Department of Computer Science (DI), NeuRoNe Lab, University of Salerno, via ponte don Melillo 84084, Fisciano, (SA), Italy.
BMC Bioinformatics. 2014 May 16;15:145. doi: 10.1186/1471-2105-15-145.
Inferring operon maps is crucial to understanding the regulatory networks of prokaryotic genomes. Recently, RNA-seq based transcriptome studies revealed that in many bacterial species the operon structure vary with the change of environmental conditions. Therefore, new computational solutions that use both static and dynamic data are necessary to create condition specific operon predictions.

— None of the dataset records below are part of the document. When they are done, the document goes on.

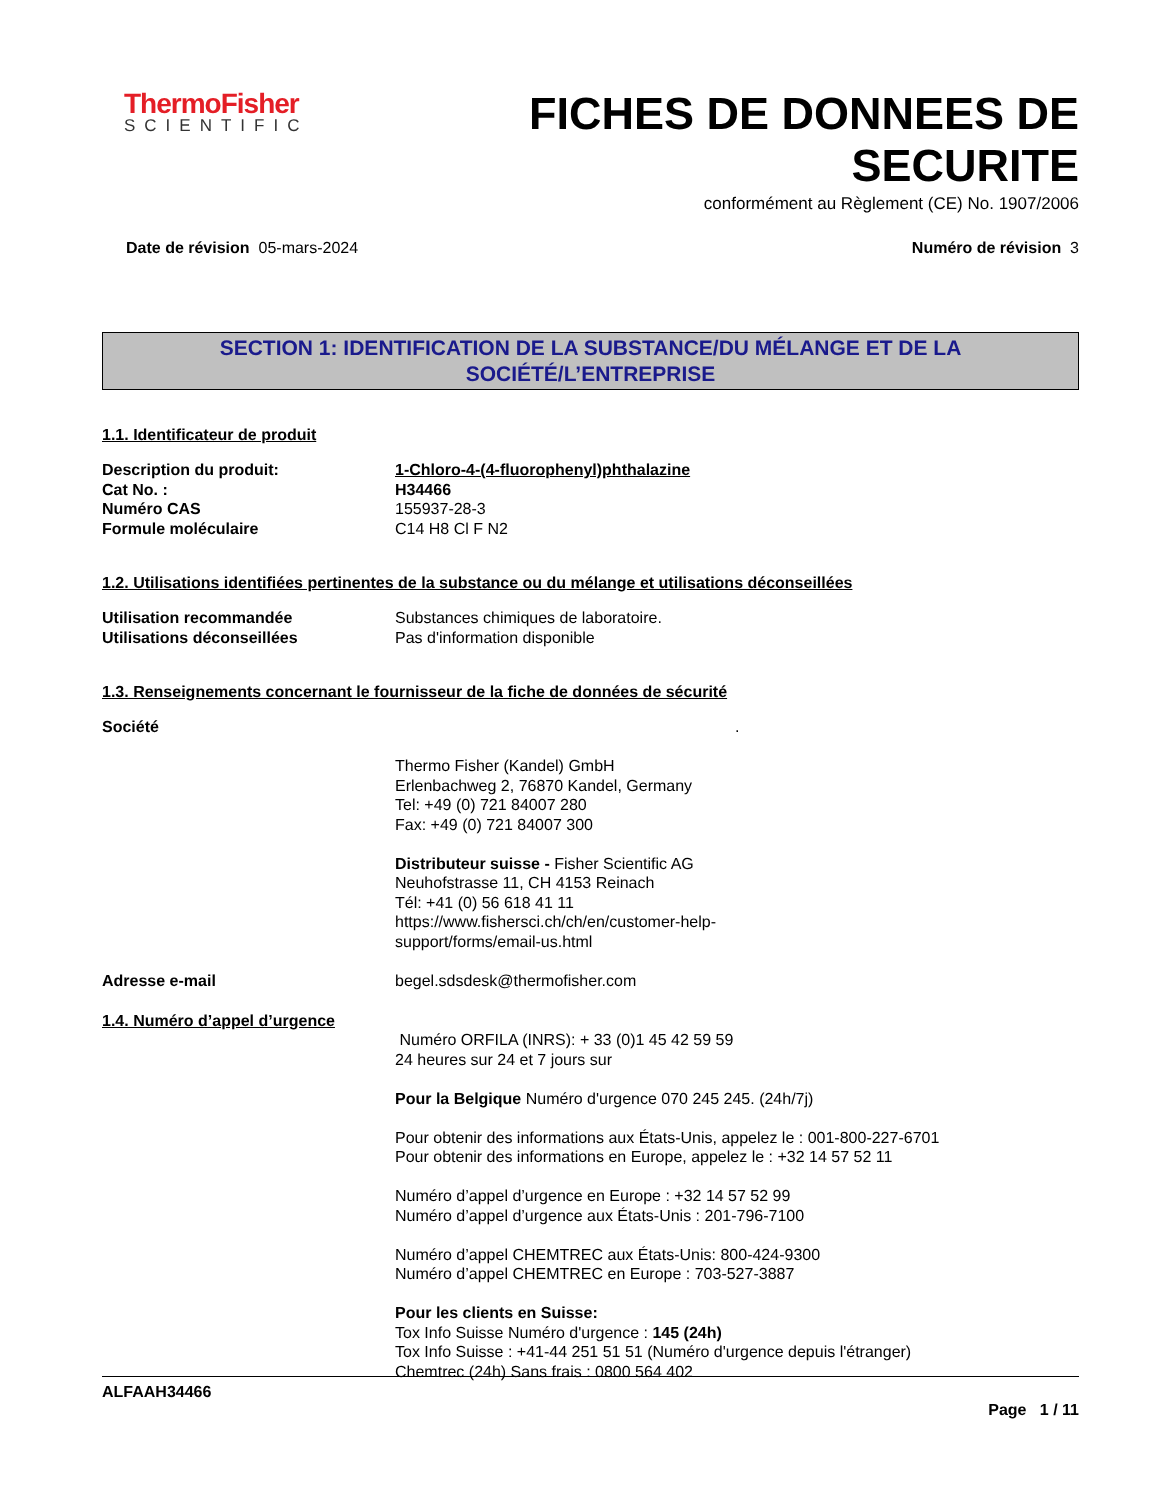ThermoFisher
SCIENTIFIC
FICHES DE DONNEES DE
SECURITE
conformément au Règlement (CE) No. 1907/2006
Date de révision 05-mars-2024 Numéro de révision 3
SECTION 1: IDENTIFICATION DE LA SUBSTANCE/DU MÉLANGE ET DE LA SOCIÉTÉ/L’ENTREPRISE
1.1. Identificateur de produit
Description du produit: 1-Chloro-4-(4-fluorophenyl)phthalazine
Cat No. : H34466
Numéro CAS 155937-28-3
Formule moléculaire C14 H8 Cl F N2
1.2. Utilisations identifiées pertinentes de la substance ou du mélange et utilisations déconseillées
Utilisation recommandée Substances chimiques de laboratoire.
Utilisations déconseillées Pas d'information disponible
1.3. Renseignements concernant le fournisseur de la fiche de données de sécurité
Société.
Thermo Fisher (Kandel) GmbH
Erlenbachweg 2, 76870 Kandel, Germany
Tel: +49 (0) 721 84007 280
Fax: +49 (0) 721 84007 300
Distributeur suisse - Fisher Scientific AG
Neuhofstrasse 11, CH 4153 Reinach
Tél: +41 (0) 56 618 41 11
https://www.fishersci.ch/ch/en/customer-help-
support/forms/email-us.html
Adresse e-mail begel.sdsdesk@thermofisher.com
1.4. Numéro d’appel d’urgence
Numéro ORFILA (INRS): + 33 (0)1 45 42 59 59
24 heures sur 24 et 7 jours sur
Pour la Belgique Numéro d'urgence 070 245 245. (24h/7j)
Pour obtenir des informations aux États-Unis, appelez le : 001-800-227-6701
Pour obtenir des informations en Europe, appelez le : +32 14 57 52 11
Numéro d’appel d’urgence en Europe : +32 14 57 52 99
Numéro d’appel d’urgence aux États-Unis : 201-796-7100
Numéro d’appel CHEMTREC aux États-Unis: 800-424-9300
Numéro d’appel CHEMTREC en Europe : 703-527-3887
Pour les clients en Suisse:
Tox Info Suisse Numéro d'urgence : 145 (24h)
Tox Info Suisse : +41-44 251 51 51 (Numéro d'urgence depuis l'étranger)
Chemtrec (24h) Sans frais : 0800 564 402
ALFAAH34466
Page 1 / 11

In this work, we propose a novel classification method that integrates RNA-seq based transcriptome profiles with genomic sequence features to accurately identify the operons that are expressed under a measured condition. The classifiers are trained on a small set of confirmed operons and then used to classify the remaining gene pairs of the organism studied. Finally, by linking consecutive gene pairs classified as operons, our computational approach produces condition-dependent operon maps. We evaluated our approach on various RNA-seq expression profiles of the bacteria Haemophilus somni, Porphyromonas gingivalis, Escherichia coli and Salmonella enterica. Our results demonstrate that, using features depending on both transcriptome dynamics and genome sequence characteristics, we can identify operon pairs with high accuracy. Moreover, the combination of DNA sequence and expression data results in more accurate predictions than each one alone.

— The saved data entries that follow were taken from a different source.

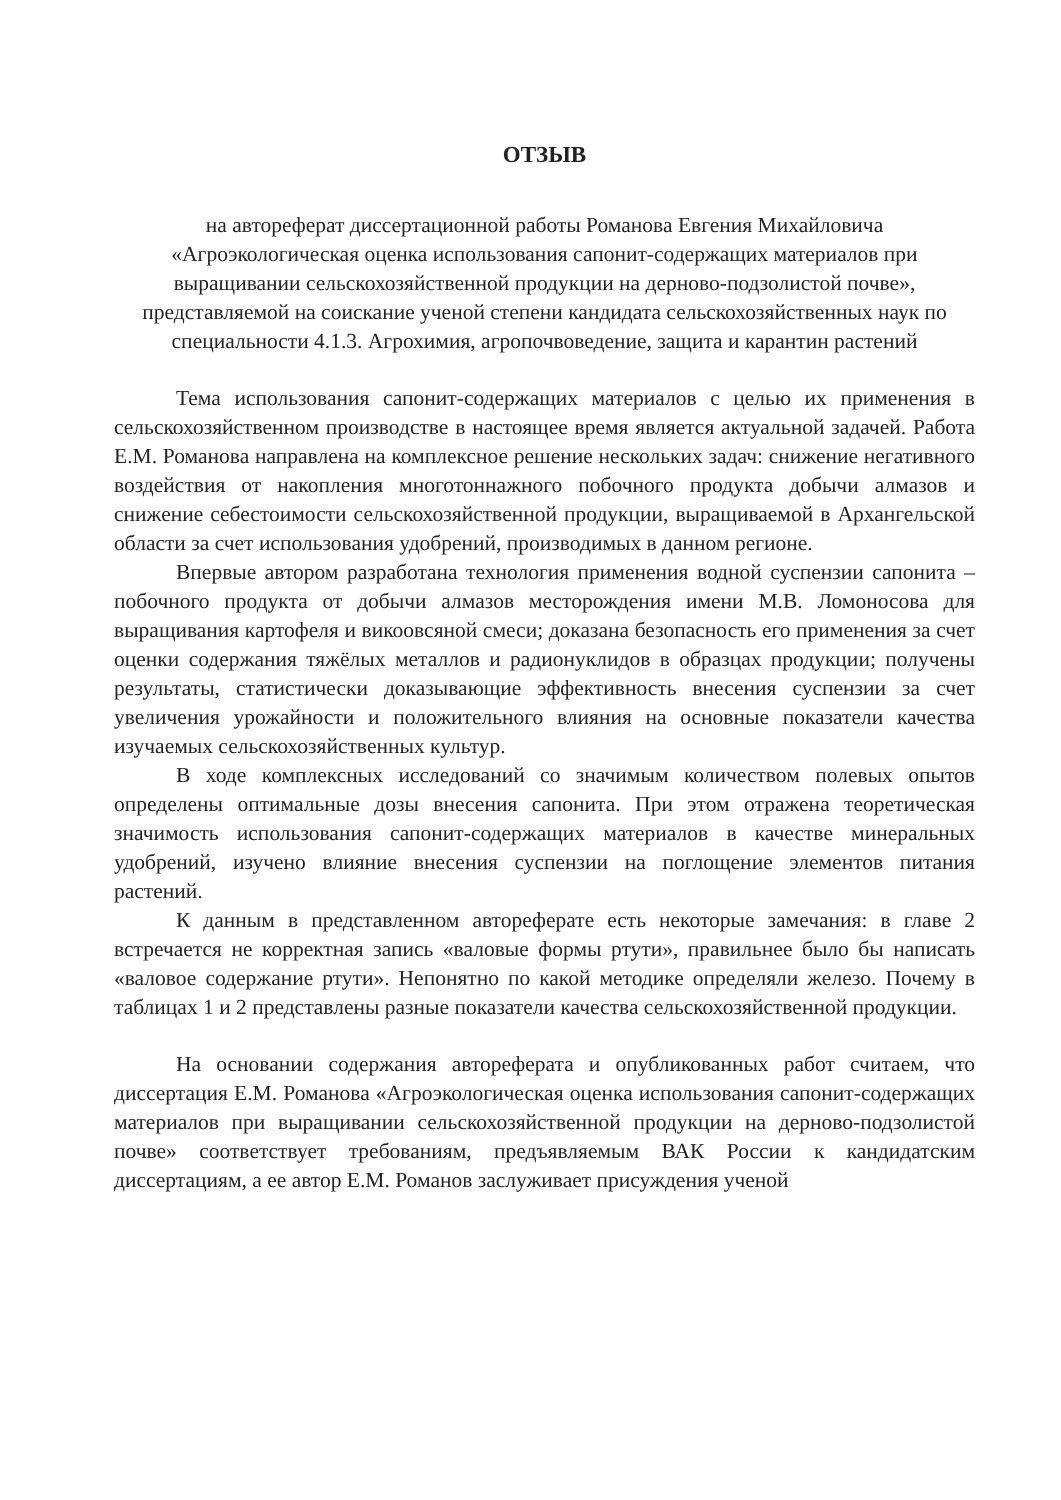ОТЗЫВ
на автореферат диссертационной работы Романова Евгения Михайловича «Агроэкологическая оценка использования сапонит-содержащих материалов при выращивании сельскохозяйственной продукции на дерново-подзолистой почве», представляемой на соискание ученой степени кандидата сельскохозяйственных наук по специальности 4.1.3. Агрохимия, агропочвоведение, защита и карантин растений
Тема использования сапонит-содержащих материалов с целью их применения в сельскохозяйственном производстве в настоящее время является актуальной задачей. Работа Е.М. Романова направлена на комплексное решение нескольких задач: снижение негативного воздействия от накопления многотоннажного побочного продукта добычи алмазов и снижение себестоимости сельскохозяйственной продукции, выращиваемой в Архангельской области за счет использования удобрений, производимых в данном регионе.
Впервые автором разработана технология применения водной суспензии сапонита – побочного продукта от добычи алмазов месторождения имени М.В. Ломоносова для выращивания картофеля и викоовсяной смеси; доказана безопасность его применения за счет оценки содержания тяжёлых металлов и радионуклидов в образцах продукции; получены результаты, статистически доказывающие эффективность внесения суспензии за счет увеличения урожайности и положительного влияния на основные показатели качества изучаемых сельскохозяйственных культур.
В ходе комплексных исследований со значимым количеством полевых опытов определены оптимальные дозы внесения сапонита. При этом отражена теоретическая значимость использования сапонит-содержащих материалов в качестве минеральных удобрений, изучено влияние внесения суспензии на поглощение элементов питания растений.
К данным в представленном автореферате есть некоторые замечания: в главе 2 встречается не корректная запись «валовые формы ртути», правильнее было бы написать «валовое содержание ртути». Непонятно по какой методике определяли железо. Почему в таблицах 1 и 2 представлены разные показатели качества сельскохозяйственной продукции.
На основании содержания автореферата и опубликованных работ считаем, что диссертация Е.М. Романова «Агроэкологическая оценка использования сапонит-содержащих материалов при выращивании сельскохозяйственной продукции на дерново-подзолистой почве» соответствует требованиям, предъявляемым ВАК России к кандидатским диссертациям, а ее автор Е.М. Романов заслуживает присуждения ученой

We present a computational strategy for the comprehensive analysis of condition-dependent operon maps in prokaryotes. Our method can be used to generate condition specific operon maps of many bacterial organisms for which high-resolution transcriptome data is available.
推断操纵子图谱对于理解原核基因组的调控网络至关重要。最近,基于 RNA-seq 的转录组研究表明,在许多细菌物种中,操纵子结构随着环境条件的变化而变化。因此,需要使用静态和动态数据的新计算解决方案来创建特定于条件的操纵子预测。
在这项工作中,我们提出了一种新的分类方法,该方法将基于 RNA-seq 的转录组谱与基因组序列特征相结合,以准确识别在测量条件下表达的操纵子。分类器在一小部分已确认的操纵子上进行训练,然后用于对所研究生物体的其余基因对进行分类。最后,通过链接连续分类为操纵子的基因对,我们的计算方法生成了条件依赖性的操纵子图谱。我们在细菌嗜血杆菌、牙龈卟啉单胞菌、大肠杆菌和沙门氏菌的各种 RNA-seq 表达谱上评估了我们的方法。我们的结果表明,使用既依赖转录组动态又依赖基因组序列特征的特征,我们可以以高精度识别操纵子对。此外,将 DNA 序列和表达数据相结合的结果比单独使用每一个的结果更准确。
我们提出了一种用于全面分析原核生物中条件依赖性操纵子图谱的计算策略。我们的方法可用于生成具有高分辨率转录组数据的许多细菌生物体的特定于条件的操纵子图谱。